▸ **Records drawn from a dataset**:
##########

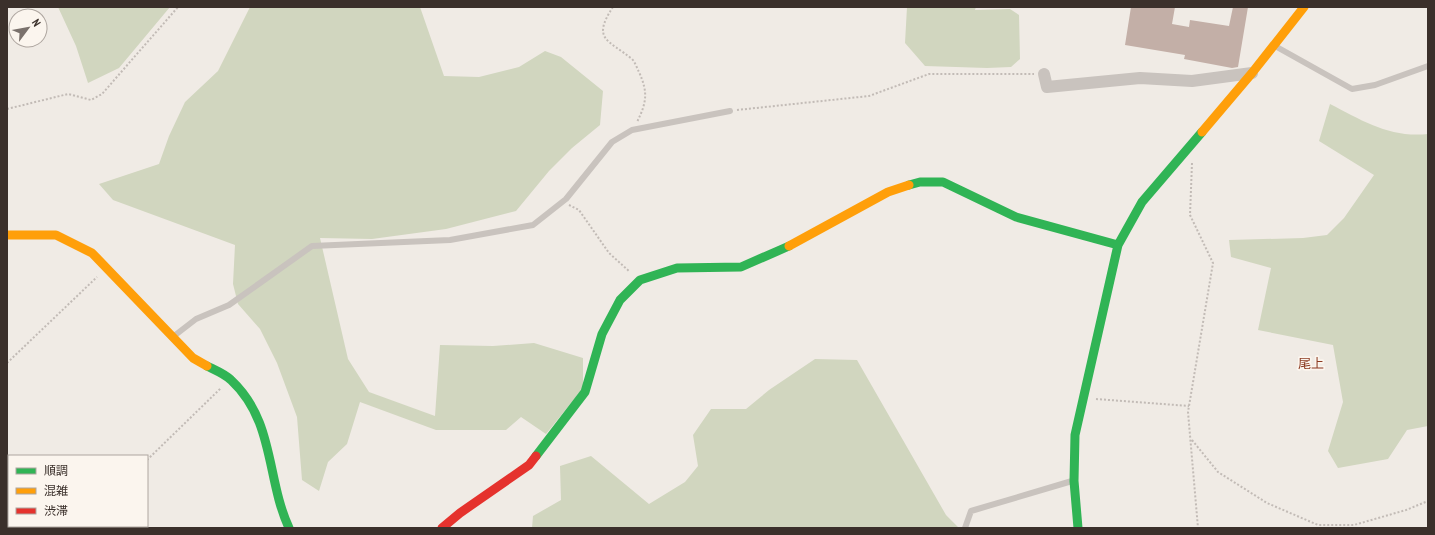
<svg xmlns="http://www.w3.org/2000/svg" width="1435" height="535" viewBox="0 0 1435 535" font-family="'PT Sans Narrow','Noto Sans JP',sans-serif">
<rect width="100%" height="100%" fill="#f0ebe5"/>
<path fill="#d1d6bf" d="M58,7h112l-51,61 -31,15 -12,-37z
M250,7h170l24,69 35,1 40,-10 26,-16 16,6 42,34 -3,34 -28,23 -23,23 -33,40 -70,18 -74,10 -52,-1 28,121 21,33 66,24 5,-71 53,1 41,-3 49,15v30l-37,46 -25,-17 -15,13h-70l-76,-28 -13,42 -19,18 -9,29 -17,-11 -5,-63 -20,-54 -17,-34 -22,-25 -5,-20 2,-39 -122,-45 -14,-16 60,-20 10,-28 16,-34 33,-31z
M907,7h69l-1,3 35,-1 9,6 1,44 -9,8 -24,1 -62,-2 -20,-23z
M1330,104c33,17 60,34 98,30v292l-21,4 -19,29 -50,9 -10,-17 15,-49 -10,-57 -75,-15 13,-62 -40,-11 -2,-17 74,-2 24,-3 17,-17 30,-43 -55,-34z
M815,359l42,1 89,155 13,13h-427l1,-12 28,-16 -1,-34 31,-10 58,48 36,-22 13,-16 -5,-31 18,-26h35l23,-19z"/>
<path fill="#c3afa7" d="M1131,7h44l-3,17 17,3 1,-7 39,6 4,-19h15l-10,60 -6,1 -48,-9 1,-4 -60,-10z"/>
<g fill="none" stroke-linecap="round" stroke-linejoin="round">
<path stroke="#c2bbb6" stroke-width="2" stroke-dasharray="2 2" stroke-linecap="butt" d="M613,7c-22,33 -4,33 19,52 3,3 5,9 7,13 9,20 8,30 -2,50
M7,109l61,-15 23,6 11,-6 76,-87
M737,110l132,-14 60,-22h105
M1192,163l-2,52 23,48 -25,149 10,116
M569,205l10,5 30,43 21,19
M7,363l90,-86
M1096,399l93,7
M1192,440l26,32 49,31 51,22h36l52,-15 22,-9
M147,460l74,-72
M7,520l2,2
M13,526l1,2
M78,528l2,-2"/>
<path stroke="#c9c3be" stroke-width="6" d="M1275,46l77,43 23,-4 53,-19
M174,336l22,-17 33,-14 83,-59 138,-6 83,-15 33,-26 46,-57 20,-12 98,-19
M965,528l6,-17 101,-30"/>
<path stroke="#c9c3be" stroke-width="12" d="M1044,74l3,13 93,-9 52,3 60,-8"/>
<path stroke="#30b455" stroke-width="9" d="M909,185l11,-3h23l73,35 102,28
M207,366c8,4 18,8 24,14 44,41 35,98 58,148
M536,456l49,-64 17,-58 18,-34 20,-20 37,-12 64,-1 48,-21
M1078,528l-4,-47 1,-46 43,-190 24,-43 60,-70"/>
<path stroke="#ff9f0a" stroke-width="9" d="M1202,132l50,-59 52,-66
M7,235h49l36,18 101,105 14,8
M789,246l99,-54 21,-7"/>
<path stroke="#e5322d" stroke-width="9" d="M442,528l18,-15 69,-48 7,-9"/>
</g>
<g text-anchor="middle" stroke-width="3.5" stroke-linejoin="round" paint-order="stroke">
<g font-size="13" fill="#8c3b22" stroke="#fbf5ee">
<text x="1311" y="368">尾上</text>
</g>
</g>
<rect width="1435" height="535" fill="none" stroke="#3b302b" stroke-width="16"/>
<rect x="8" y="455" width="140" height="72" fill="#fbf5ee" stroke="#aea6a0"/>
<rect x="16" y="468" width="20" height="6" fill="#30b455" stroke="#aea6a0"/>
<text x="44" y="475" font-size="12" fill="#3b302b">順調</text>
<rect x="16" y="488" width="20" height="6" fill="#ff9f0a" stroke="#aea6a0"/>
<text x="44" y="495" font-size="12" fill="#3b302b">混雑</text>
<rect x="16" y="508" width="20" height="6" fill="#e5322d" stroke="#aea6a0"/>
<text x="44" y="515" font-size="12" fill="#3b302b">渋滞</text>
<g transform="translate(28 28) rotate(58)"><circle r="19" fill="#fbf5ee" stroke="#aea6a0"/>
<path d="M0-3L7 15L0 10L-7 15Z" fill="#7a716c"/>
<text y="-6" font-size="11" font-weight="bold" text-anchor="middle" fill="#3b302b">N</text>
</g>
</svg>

##########

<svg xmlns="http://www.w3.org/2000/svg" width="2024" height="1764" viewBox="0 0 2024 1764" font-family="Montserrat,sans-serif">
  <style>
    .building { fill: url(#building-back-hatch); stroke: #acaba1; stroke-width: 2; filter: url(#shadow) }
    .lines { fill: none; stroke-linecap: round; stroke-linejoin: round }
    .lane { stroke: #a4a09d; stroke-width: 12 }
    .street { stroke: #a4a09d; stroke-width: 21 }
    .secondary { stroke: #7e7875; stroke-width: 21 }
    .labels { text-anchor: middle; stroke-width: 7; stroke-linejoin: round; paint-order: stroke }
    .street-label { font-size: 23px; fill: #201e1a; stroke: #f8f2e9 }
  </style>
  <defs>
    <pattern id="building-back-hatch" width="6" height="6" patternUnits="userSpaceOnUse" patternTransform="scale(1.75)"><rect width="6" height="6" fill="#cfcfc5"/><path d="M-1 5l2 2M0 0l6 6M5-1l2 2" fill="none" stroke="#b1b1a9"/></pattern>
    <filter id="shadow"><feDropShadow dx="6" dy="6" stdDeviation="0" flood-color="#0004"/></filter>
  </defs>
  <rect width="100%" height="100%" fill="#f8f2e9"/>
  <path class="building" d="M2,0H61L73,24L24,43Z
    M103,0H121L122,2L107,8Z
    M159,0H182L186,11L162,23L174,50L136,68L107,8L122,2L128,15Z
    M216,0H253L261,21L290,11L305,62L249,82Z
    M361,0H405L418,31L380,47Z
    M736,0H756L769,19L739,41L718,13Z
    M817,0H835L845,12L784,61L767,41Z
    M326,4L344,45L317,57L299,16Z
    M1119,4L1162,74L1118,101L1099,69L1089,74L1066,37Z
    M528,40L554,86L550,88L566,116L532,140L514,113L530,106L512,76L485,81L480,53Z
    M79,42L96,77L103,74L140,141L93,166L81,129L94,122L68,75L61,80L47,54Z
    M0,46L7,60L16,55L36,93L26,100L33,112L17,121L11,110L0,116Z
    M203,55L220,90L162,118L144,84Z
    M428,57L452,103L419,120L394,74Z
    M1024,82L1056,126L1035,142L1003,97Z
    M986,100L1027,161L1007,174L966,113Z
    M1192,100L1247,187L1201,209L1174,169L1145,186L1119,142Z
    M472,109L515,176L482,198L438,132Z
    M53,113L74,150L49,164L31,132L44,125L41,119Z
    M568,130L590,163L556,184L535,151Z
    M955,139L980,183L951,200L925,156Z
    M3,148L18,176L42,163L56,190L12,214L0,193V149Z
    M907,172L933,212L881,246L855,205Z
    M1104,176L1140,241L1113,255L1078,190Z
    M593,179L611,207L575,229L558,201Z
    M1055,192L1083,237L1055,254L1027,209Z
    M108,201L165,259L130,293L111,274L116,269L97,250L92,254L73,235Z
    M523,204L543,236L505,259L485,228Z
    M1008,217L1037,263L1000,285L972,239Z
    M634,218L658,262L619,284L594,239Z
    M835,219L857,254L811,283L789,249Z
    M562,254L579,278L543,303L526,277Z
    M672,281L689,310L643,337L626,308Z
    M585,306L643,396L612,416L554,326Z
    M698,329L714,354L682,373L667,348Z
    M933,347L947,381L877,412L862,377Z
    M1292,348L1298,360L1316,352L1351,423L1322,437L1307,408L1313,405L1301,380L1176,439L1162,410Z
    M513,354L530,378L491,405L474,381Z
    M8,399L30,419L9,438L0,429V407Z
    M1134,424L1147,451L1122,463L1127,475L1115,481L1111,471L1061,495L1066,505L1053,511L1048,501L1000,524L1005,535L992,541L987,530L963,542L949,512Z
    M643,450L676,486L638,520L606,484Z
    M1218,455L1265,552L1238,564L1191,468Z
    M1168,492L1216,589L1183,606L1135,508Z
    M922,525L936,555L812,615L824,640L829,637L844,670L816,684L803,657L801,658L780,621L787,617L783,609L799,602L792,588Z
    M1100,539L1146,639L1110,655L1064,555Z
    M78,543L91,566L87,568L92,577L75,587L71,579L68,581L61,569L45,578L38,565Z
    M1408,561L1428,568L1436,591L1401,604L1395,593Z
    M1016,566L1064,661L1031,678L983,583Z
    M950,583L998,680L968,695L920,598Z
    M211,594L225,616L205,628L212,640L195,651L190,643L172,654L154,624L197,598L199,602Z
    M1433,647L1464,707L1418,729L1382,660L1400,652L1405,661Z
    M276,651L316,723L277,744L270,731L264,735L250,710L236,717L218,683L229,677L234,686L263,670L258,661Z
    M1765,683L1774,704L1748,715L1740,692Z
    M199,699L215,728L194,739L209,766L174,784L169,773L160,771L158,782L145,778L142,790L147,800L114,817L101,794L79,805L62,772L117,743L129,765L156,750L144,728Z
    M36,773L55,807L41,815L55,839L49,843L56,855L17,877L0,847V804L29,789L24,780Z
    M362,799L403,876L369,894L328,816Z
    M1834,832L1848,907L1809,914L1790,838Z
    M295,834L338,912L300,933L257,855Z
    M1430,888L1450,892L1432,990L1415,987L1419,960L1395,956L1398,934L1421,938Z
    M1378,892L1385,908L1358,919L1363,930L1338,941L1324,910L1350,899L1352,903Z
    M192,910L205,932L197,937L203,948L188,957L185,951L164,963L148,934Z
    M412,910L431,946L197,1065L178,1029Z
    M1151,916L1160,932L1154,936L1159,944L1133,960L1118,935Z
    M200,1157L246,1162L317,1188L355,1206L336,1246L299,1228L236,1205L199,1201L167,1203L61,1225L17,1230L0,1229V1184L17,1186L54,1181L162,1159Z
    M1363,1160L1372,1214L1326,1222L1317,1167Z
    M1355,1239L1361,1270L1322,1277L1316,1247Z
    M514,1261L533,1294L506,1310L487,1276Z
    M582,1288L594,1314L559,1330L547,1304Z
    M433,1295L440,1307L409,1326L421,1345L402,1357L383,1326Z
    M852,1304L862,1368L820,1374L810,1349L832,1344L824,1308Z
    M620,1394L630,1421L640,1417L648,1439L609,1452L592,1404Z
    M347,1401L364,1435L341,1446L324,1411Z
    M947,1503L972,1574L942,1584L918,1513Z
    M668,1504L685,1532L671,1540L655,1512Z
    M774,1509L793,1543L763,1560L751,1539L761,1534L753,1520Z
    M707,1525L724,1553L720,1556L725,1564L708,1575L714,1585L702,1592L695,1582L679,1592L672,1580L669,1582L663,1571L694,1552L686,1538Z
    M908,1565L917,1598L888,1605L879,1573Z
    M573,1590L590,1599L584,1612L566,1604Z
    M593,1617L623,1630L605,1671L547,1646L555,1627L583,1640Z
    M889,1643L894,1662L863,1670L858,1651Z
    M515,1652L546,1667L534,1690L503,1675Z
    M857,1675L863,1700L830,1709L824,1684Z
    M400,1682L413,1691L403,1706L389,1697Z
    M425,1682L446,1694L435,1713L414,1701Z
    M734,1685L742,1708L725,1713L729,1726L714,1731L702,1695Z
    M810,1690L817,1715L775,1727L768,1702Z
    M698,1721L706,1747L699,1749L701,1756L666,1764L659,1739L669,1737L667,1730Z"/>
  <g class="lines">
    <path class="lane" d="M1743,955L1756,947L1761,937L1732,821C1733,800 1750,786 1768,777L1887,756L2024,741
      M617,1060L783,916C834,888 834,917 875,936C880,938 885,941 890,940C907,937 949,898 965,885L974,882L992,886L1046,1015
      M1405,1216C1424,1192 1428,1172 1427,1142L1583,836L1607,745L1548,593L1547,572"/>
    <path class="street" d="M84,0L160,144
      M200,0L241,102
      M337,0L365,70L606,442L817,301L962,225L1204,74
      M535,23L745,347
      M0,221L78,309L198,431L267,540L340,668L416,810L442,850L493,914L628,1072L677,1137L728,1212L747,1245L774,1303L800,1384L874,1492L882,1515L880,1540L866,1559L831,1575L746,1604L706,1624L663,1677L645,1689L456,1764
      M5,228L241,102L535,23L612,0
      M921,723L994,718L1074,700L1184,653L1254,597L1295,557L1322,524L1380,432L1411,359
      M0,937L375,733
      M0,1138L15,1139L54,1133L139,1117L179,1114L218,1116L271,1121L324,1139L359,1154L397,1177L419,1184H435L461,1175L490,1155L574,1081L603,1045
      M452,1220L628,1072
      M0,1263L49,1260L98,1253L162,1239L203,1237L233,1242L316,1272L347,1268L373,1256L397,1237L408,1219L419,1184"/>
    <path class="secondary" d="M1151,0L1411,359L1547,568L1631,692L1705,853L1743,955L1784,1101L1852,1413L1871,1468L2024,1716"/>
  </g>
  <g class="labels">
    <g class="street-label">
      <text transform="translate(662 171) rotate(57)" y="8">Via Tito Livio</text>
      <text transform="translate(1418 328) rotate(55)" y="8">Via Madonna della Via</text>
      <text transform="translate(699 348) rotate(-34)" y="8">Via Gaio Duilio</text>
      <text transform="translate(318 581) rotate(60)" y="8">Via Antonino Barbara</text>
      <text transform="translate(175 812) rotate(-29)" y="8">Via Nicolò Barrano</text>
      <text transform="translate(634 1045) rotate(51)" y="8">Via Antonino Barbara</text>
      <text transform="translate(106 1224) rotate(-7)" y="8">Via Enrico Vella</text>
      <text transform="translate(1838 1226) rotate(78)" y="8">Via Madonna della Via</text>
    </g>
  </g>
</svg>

##########

▸ **What needs to be done**: Each line holding the word "lines" must be copied from the data.

▸ **Written solution**:
    .lines { fill: none; stroke-linecap: round; stroke-linejoin: round }
  <g class="lines">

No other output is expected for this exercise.